Source records:
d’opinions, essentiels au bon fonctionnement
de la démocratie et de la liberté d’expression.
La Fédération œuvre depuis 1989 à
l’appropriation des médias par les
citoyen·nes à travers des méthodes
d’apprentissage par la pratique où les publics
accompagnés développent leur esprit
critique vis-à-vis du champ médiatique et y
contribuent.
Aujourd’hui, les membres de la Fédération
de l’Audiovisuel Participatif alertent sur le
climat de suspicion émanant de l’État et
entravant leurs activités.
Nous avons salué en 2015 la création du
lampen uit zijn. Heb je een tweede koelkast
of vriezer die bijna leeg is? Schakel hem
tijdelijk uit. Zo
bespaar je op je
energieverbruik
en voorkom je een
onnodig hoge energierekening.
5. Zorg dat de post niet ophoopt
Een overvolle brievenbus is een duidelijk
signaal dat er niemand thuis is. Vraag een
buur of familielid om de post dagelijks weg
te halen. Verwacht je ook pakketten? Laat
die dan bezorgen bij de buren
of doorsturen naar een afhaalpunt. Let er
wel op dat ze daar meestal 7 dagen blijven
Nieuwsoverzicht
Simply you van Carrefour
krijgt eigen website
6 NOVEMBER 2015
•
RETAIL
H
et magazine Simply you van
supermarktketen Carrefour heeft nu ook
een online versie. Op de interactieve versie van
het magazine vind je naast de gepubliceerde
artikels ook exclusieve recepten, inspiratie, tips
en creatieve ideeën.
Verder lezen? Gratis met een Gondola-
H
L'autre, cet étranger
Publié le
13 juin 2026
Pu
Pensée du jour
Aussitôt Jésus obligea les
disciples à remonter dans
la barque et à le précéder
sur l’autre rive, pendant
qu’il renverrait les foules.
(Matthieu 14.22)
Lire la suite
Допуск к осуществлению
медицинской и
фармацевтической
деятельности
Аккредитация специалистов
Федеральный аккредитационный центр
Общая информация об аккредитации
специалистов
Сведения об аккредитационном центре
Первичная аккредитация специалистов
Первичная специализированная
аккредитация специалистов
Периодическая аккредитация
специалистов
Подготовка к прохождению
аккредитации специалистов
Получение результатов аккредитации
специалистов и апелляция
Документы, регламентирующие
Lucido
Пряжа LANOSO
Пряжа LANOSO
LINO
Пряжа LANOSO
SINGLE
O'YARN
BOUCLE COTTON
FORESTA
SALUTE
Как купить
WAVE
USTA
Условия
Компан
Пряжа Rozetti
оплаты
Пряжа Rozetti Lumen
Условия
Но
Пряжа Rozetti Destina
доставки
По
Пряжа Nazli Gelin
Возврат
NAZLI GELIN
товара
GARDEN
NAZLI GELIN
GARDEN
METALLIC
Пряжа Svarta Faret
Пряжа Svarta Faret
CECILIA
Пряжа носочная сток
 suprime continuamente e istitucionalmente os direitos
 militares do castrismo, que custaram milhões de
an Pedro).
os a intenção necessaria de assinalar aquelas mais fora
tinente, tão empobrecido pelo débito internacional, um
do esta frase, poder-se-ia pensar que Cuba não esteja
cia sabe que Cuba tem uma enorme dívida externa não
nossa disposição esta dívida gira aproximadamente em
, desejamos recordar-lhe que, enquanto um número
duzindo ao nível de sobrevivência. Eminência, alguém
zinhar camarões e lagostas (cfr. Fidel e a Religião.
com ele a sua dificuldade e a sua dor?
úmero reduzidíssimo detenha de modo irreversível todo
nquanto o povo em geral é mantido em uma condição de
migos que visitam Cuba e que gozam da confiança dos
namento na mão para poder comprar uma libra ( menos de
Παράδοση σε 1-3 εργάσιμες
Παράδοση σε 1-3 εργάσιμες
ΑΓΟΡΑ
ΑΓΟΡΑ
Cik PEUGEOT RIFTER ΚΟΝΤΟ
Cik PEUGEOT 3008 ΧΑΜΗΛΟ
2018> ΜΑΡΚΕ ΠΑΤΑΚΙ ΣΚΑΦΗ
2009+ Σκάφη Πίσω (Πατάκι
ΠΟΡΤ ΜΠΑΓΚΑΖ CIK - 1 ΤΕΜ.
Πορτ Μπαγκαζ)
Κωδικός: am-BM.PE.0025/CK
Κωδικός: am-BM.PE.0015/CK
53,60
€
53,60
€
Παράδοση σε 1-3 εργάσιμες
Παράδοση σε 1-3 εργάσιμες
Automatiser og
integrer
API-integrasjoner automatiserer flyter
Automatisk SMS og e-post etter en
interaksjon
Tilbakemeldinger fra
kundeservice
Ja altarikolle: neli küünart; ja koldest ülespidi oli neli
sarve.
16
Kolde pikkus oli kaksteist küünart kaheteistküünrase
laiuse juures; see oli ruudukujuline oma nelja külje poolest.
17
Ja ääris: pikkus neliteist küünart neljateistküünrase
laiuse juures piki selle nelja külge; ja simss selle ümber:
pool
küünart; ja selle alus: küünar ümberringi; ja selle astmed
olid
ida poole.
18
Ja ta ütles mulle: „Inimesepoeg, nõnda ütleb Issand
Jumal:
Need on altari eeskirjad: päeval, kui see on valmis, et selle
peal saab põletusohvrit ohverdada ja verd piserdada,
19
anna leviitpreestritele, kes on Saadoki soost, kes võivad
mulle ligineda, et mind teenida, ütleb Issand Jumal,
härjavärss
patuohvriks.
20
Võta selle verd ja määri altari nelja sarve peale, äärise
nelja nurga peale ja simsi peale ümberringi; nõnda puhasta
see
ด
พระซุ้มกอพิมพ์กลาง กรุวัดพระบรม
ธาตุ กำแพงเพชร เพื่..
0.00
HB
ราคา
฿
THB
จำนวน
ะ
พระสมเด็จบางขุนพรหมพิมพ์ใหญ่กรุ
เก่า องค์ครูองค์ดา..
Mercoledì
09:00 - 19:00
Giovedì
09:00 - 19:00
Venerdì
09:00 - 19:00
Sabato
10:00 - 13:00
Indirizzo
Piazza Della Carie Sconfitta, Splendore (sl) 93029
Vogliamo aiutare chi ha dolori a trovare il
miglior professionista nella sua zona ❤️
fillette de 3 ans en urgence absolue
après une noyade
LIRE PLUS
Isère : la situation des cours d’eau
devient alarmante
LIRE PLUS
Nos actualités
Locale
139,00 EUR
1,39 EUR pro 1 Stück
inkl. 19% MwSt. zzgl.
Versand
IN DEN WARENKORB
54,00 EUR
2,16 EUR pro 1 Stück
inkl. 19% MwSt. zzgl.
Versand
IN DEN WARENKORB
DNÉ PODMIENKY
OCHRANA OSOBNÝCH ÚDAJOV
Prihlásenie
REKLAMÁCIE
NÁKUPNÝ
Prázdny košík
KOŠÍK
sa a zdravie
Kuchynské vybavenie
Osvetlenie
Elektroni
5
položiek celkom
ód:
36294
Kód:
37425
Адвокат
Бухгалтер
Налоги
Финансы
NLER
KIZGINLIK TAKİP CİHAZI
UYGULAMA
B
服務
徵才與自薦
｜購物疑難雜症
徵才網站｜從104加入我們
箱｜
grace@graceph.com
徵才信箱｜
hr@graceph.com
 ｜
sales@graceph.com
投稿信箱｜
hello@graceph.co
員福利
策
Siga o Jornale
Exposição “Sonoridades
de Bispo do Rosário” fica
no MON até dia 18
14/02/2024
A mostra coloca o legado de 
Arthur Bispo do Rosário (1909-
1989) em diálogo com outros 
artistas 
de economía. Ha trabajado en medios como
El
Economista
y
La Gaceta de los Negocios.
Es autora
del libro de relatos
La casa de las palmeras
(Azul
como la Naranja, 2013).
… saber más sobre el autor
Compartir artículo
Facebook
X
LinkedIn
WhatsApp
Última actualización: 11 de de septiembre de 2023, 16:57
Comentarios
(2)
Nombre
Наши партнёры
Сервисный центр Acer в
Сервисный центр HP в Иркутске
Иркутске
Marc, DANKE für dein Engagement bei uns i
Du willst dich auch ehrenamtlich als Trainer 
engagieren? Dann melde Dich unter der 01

◆ **THE PROBLEM**: From the first line of the data through the line with "Aujourd’hui, les membres de la Fédération", quote each line exactly and add nothing else.

◆ **OUTPUT FOR THIS EXERCISE**:
d’opinions, essentiels au bon fonctionnement
de la démocratie et de la liberté d’expression.
La Fédération œuvre depuis 1989 à
l’appropriation des médias par les
citoyen·nes à travers des méthodes
d’apprentissage par la pratique où les publics
accompagnés développent leur esprit
critique vis-à-vis du champ médiatique et y
contribuent.
Aujourd’hui, les membres de la Fédération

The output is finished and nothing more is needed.